**Text for analysis:**
..............................
Cardinal Bankshares Corporation (the “Company” and “Cardinal Bankshares”), a Virginia corporation, is a bank holding company headquartered in Floyd, Virginia. The Company serves the marketplace primarily through its wholly owned banking subsidiary, Bank of Floyd (the “Bank”), a Virginia chartered, Federal Reserve member commercial bank. The Bank’s deposits are insured by the Federal Deposit Insurance Corporation (the “FDIC”) to the extent provided by law. Bank of Floyd is supervised and examined by the Federal Reserve and the Bureau of Financial Institutions of the State Corporation Commission of the Commonwealth of Virginia (the “SCC”). At June 30, 2010, the Bank operated seven branch facilities in the counties of Floyd, Montgomery, Roanoke, Pulaski and Carroll. The main office is in Floyd with a limited service office located in Willis. The Roanoke office is in the Cave Spring area of Roanoke County. The Salem office is located on West Main Street in Salem, Virginia. The Hillsville office is located in Carroll County. The Christiansburg office serves Montgomery County. The Bank’s Pulaski County office is located in the Fairlawn community.

Through Bank of Floyd’s network of banking facilities, Cardinal Bankshares provides a wide range of commercial banking services to individuals, small to medium-sized businesses, institutions and governments located in Virginia. The Company conducts substantially all of the business operations of a typical independent commercial bank, including the acceptance of checking and savings deposits, and the making of commercial, real estate, personal, home improvement, automobile and other installment loans. The Company also offers other related services, such as traveler’s checks, safe deposit boxes, depositor transfer, customer note payment, collection, notary public, escrow, drive-in and ATM facilities, and other customary banking services. Cardinal Bankshares does not offer trust services.

The following discussion provides information about the major components of the financial condition, results of operations, asset quality, liquidity, and capital resources of Cardinal Bankshares. The discussion and analysis should be read in conjunction with the Consolidated Financial Statements.
..............................
**Material supplied:**

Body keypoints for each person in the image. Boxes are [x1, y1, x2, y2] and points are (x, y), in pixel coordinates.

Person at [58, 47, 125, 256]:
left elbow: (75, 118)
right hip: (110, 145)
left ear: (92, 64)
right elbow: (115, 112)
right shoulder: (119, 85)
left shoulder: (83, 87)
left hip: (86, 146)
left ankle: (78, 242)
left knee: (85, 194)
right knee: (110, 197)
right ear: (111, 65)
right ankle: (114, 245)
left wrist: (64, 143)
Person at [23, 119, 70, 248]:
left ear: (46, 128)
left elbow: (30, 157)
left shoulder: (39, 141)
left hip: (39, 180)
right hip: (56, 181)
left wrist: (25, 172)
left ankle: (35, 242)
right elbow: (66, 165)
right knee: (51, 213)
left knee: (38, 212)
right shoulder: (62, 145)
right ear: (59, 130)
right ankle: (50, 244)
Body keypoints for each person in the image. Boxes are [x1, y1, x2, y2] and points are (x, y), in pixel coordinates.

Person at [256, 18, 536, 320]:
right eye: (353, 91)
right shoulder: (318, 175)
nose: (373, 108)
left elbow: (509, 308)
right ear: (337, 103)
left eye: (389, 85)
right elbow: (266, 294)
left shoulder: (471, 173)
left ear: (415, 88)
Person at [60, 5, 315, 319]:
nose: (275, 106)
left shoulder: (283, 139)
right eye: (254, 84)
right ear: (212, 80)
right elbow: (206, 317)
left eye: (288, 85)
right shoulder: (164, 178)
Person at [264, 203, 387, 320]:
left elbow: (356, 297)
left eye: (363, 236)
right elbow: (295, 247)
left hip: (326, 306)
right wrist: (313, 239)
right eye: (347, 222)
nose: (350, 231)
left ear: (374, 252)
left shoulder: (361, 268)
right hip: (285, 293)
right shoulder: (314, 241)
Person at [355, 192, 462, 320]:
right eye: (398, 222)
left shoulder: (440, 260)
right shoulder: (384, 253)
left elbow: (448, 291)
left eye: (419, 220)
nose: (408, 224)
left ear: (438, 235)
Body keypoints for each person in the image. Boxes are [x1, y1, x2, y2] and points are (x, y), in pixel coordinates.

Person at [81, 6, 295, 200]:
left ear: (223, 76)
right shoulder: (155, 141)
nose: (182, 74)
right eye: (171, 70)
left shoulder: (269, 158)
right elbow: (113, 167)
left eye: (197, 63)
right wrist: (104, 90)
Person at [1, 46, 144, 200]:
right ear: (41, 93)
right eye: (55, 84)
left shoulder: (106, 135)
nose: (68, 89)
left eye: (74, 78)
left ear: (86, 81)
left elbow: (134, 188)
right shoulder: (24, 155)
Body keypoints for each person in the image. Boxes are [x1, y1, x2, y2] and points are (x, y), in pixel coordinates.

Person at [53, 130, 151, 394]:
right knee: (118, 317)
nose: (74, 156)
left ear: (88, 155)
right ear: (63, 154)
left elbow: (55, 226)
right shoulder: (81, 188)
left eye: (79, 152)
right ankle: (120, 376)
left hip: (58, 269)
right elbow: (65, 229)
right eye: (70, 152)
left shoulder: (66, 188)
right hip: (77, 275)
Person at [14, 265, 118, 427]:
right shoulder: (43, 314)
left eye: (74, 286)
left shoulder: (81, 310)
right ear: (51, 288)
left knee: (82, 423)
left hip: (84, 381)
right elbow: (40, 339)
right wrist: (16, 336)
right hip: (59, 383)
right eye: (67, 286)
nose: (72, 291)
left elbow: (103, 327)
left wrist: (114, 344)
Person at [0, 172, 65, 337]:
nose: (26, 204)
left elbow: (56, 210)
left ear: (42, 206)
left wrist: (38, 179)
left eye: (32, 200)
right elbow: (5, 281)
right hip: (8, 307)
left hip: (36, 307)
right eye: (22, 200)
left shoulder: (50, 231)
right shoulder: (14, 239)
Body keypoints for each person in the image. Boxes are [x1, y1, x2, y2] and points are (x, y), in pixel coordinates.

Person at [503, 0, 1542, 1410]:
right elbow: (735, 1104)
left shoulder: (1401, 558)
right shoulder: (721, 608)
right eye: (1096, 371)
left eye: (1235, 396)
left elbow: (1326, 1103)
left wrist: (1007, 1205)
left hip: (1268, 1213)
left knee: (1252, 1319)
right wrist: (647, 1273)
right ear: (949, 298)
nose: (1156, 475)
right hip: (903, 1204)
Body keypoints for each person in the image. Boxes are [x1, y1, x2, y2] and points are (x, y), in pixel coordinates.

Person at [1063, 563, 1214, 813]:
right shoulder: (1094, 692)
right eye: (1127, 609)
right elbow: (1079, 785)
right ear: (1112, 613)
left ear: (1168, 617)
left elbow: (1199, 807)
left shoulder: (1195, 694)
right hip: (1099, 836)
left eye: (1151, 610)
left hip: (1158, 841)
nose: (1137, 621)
..............................
**Your instructions:** Write the next part of the Cardinal Bankshares overview, starting after its last sentence.

**Answer box:**
Critical Accounting Policy

Management believes the policy with respect to the methodology for the determination of the allowance for loan losses involve a high degree of complexity. Management must make difficult and subjective judgments, assumptions or estimates that could cause reported results to differ materially. This critical policy and its application are periodically reviewed with the Audit Committee and Board of Directors.

FINANCIAL CONDITION

Total assets as of June 30, 2010 were $243.4 million, an increase of 1.6% or $4.0 million from year-end 2009. Total loans decreased .7% or $1.1 million during the first six-months of this year to $148.9 million.

The investment securities portfolio reflected an increase of 6.3% or $3.3 million during the first six months of the year. Federal funds sold decreased $2.4 million during the first six months of the year as a result of increased investment securities.

As of June 30, 2010, total deposits were $211.4 million, up approximately 1.5% or $3.2 million compared to year-end 2009. Non-interest-bearing core deposits increased to $28.5 million as compared to $27.3 million at year-end 2009. Interest-bearing deposits increased 1.1% or $2.0 million to $182.9 million. Deposits greater than $100 thousand amounted to $62.4 million at June 30, 2010 as compared to $62.7 million at year-end 2009.

Stockholders’ equity was $31.7 million as of June 30, 2010 compared to $30.7 million as of December 31, 2009. Net income of $591 thousand for the period combined with an increase in accumulated other comprehensive gain of $521 thousand and dividends paid of $123 thousand accounted for the increase in stockholders’ equity.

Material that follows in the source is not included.